= Charlotte von Hezel =

German journalist, editor

Charlotte von Hezel, also known as Charlotte Henriette Hezel (née Schwabe; 8 January 1755, in Ilmenau, Saxe-Weimar – 3 April 1817, in Dorpat) was a German writer, editor and journalist. She was the first woman to publish a magazine under her own name, the Wochenblatt für's Schöne Geschlecht (English: "The Weekly Newspaper for the Fair Sex"). It was the first women's magazine to address topics like diets and popular science. It also covered art, artists and new writing. Its demise was blamed on unreliable postal delivery. She also founded a women's reading society where "... where no hint of a male nation should touch the room ...."

==Life and work==
Charlotte von Hezel was the only daughter of four children of the pastor and assistant superintendent of schools, Johann Wilhelm Schwabe and his wife Dorothea Crusius, a "talented Gelegenheitsdichterin (occasional poet)".

She received a literary and musical education at home.
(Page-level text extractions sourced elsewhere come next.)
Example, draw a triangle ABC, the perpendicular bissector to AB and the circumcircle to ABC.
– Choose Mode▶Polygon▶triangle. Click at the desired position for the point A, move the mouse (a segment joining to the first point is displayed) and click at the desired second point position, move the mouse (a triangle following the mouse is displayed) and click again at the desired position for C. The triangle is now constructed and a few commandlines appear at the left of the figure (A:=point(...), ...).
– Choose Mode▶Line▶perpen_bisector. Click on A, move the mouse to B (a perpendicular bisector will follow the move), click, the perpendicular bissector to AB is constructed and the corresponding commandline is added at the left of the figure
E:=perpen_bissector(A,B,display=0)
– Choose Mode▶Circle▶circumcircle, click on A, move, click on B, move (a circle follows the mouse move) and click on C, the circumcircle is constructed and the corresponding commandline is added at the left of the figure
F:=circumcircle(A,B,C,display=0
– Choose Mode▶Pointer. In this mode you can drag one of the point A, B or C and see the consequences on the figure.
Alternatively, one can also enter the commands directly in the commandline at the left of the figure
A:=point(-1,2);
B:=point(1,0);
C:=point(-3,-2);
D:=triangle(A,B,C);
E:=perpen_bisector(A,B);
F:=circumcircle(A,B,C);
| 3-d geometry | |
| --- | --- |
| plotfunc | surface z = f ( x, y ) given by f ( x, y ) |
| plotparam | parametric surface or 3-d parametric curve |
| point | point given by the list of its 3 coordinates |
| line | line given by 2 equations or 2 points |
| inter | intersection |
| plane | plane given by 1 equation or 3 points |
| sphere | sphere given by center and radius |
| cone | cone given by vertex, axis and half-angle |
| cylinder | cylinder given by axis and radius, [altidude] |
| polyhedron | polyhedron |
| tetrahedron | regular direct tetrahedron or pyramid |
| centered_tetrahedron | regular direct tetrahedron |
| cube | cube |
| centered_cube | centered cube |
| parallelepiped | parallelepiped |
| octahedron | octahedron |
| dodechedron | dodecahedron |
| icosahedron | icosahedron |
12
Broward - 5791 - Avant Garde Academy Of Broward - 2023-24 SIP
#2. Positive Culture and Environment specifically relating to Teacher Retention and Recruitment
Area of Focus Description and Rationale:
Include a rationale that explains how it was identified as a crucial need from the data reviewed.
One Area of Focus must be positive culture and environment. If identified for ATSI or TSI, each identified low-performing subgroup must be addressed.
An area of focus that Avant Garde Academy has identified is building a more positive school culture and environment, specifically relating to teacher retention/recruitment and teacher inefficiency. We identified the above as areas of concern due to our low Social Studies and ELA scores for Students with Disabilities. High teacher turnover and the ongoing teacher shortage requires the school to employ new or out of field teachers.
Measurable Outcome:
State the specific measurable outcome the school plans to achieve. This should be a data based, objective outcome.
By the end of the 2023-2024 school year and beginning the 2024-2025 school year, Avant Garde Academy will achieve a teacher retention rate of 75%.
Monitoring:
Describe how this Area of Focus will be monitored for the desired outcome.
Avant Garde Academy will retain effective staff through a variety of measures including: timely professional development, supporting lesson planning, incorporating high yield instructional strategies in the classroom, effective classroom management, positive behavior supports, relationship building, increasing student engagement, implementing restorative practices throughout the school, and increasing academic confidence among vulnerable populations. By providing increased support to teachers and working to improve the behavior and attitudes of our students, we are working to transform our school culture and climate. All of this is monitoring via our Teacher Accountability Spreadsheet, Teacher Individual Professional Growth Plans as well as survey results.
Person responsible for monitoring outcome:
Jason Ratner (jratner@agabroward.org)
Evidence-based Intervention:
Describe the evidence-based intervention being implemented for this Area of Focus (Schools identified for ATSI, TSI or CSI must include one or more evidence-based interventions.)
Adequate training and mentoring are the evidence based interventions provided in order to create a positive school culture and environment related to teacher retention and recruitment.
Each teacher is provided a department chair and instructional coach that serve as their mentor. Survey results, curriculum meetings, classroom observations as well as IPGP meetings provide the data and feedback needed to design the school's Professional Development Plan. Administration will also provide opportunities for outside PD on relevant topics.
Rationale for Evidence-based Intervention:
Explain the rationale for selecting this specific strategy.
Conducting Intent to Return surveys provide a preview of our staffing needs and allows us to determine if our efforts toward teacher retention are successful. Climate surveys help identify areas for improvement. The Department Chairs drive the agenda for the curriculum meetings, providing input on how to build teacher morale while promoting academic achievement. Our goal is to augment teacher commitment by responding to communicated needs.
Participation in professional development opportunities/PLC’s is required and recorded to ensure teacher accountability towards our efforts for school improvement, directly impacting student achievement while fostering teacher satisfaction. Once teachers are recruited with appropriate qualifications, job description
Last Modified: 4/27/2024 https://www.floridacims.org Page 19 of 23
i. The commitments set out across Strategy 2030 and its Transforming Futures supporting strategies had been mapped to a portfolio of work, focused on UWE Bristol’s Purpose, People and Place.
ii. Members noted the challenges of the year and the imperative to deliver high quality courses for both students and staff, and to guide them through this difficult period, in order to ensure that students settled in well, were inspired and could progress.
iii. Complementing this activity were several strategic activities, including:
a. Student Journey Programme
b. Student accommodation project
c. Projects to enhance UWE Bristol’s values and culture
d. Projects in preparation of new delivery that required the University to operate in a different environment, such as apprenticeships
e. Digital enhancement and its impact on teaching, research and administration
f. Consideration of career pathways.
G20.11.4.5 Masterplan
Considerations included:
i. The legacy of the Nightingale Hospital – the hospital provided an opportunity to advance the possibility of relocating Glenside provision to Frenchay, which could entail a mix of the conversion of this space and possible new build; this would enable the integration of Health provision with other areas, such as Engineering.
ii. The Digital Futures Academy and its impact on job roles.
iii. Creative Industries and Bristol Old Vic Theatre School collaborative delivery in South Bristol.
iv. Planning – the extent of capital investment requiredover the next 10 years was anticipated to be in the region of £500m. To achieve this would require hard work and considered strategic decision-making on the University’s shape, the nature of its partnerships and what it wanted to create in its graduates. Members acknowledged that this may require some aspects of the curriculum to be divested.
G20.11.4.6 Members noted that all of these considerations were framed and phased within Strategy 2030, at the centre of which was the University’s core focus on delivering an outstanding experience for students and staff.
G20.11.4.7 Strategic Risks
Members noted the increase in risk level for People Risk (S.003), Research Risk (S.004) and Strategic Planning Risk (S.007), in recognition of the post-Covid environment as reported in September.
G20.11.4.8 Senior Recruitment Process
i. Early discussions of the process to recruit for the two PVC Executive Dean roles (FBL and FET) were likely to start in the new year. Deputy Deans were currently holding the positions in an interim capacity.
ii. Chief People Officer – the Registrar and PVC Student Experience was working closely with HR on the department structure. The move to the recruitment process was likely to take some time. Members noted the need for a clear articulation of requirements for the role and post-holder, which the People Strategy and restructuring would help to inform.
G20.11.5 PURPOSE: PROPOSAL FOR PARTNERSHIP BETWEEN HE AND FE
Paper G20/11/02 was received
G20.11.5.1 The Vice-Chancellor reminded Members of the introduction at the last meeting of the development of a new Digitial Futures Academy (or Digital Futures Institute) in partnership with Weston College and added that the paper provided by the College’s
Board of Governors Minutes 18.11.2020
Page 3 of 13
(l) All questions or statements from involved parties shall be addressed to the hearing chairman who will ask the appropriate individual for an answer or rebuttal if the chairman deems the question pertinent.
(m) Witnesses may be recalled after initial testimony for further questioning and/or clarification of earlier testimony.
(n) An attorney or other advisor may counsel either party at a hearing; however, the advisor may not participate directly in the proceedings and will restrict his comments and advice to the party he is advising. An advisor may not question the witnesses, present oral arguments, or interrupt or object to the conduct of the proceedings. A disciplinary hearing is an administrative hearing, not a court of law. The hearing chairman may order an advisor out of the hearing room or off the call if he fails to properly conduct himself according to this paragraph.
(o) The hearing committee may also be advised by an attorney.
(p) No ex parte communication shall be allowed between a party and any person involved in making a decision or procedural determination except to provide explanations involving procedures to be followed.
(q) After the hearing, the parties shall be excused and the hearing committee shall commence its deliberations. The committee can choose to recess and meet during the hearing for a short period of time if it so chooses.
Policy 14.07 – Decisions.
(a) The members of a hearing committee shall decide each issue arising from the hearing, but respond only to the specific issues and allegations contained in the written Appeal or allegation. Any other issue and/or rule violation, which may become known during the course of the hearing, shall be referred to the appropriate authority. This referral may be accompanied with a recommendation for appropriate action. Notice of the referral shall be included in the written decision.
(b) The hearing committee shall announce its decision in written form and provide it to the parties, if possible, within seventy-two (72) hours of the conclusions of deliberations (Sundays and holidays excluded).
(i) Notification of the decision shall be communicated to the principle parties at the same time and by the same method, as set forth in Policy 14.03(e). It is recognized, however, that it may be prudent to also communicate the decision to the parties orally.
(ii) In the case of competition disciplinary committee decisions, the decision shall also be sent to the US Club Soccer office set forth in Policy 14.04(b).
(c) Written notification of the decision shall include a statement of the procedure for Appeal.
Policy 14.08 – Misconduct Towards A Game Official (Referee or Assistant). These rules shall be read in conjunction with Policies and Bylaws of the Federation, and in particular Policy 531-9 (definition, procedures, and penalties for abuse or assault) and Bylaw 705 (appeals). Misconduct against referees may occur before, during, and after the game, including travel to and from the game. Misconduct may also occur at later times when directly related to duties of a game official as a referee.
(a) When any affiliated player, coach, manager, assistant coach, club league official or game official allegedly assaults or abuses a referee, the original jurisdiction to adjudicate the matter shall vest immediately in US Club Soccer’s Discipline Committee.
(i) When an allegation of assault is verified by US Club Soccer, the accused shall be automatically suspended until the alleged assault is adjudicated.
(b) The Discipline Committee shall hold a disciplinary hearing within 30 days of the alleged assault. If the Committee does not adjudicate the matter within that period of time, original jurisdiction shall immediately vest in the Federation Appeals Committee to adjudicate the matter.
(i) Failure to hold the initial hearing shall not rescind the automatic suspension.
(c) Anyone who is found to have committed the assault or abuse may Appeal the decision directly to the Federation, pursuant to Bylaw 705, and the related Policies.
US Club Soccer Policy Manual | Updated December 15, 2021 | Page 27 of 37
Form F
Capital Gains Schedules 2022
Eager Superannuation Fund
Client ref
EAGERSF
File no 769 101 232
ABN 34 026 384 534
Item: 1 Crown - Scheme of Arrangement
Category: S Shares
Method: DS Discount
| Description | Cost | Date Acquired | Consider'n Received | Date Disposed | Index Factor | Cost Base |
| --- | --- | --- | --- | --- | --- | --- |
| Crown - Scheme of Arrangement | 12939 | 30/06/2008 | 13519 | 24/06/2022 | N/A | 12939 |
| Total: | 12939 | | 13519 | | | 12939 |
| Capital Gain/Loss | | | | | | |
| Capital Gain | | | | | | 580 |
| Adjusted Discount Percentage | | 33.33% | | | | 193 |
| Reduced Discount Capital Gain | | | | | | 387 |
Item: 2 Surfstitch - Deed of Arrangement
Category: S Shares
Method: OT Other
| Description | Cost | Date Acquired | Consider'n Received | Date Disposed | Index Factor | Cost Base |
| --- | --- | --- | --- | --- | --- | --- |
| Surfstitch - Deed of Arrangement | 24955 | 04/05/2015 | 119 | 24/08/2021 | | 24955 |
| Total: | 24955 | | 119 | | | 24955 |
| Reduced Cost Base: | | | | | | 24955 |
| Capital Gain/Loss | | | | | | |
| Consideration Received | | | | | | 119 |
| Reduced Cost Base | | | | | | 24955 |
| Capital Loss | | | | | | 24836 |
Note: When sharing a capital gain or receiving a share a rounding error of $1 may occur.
Her three brothers were university-educated and worked as ministers, lawyers and doctors. Charlotte was mainly taught by her brother Heinrich Elias.

On 14 June 1778, she married the private tutor and linguistic scholar Johann Wilhelm Friedrich von Hezel. The couple initially lived near Ilmenau where Johann, who had been appointed imperial palatine, completed seven volumes of his Bible treatise with the help of his wife. Their sons had two sons and two daughters. Son Johann Karl Wilhelm Friedrich von Hezel (1786–1831) completed a degree in philosophy and worked as a lawyer; the names and resumes of the other children are not known.

In 1779, Charlotte published her periodical, Wochenblatt für's Schöne Geschlecht, in Ilmenau. She was the first woman to publish a magazine under her own name – four years before Sophie von La Roche with her Pomona: Für Teutschlands Töchter (English: Pomona: For Germany's Daughters). With the publication of this weekly, Charlotte made a name for herself with the literary public and was considered a literary and politically ambitious writer and editor.

In 1786, her husband accepted an appointment as a "professor of exegesis and oriental literature" in Giessen, where the Hezel family lived until 1801. During this period, Charlotte and other wives of University of Giessen lecturers founded the Women's Reading Society. In 1801 the von Hezel family moved to Dorpat after Johann accepted a job there.

==Weekly Paper for the Fair Sex==
Women's magazines gradually became popular at the beginning of the 18th century (The world's first women's magazine "The Ladies' Mercury" appeared in 1693). Initially, they were published by men, until in 1779 a Hamburg woman, Ernestine Hofmann – anonymously – was the first woman to put out a publication for Hamburg's females, but hid "behind the fictitious authority of a wise old ... counselor and woman's friend".

Wochenblatt für's Schöne Geschlecht followed Hofmann that same year, also anonymously, but was open that Charlotte was a woman, and gave clear indications about her identity. She not only dealt with topics such as fashion and housekeeping, but also, contributing to the education of women, published content on art, history, literature, medicine and other scientific topics.

The magazine was published on Wednesdays and Saturdays, with an eight-page folio. The issues were mainly devoted to art and artist stories, and also explored new ideas. Charlotte sought to convey weekly newspaper-style information that went beyond the area of family life as well as contemporary women's activity, which was then largely limited to home and family.

The title page often featured a gloss or a poem. In the first edition, Charlotte published one of her own poems. For the first time a weekly offered a series of articles dealing with women's diet (Frauenzimmer-Diätetik) from a popular medical point of view. According to the editor, these were written by a doctor, who did remain unnamed. It was speculated that it was Charlotte's brother, Ernst Schwabe, a medical professor in Giessen.

Another section contained popular scientific treatises, for example: About the Age of Sealing Wax or Spanish Waxes or History of the Engraving Art. The magazine did not publish fiction.

The weekly lasted for only eight months, and, according to Charlotte, did not close due to a lack of subscribers, but because the then unreliable postal distribution channels caused too many difficulties. In her last editorial, she made known her displeasure with the Nuremberg post office Oberpostdirektion and the difficulties and delays in public postal delivery.

Wochenblatt für's Schöne Geschlecht had 163 subscribers, both men and women.

==Women's Reading Society==
In 1786, Charlotte von Hezel and other wives of Giessen university professors founded a women's reading society, using her friendship with the scholar Christoph Gottlieb von Murr in which men were denied access by rule ("... where no hint of a male nation should touch the room ...."). The founders cooperated with the bookseller Friedrich Justus Krieger who created the organizational structure, including physical premises and the book and journal collection. Only the participants decided on the membership and composition of their library – a novelty at that time.

With Charlotte's departure, Christiane Crome, the sister of August Wilhelm Crome, professor of photography science in Giessen, continued the reading circle, whose fate is unknown.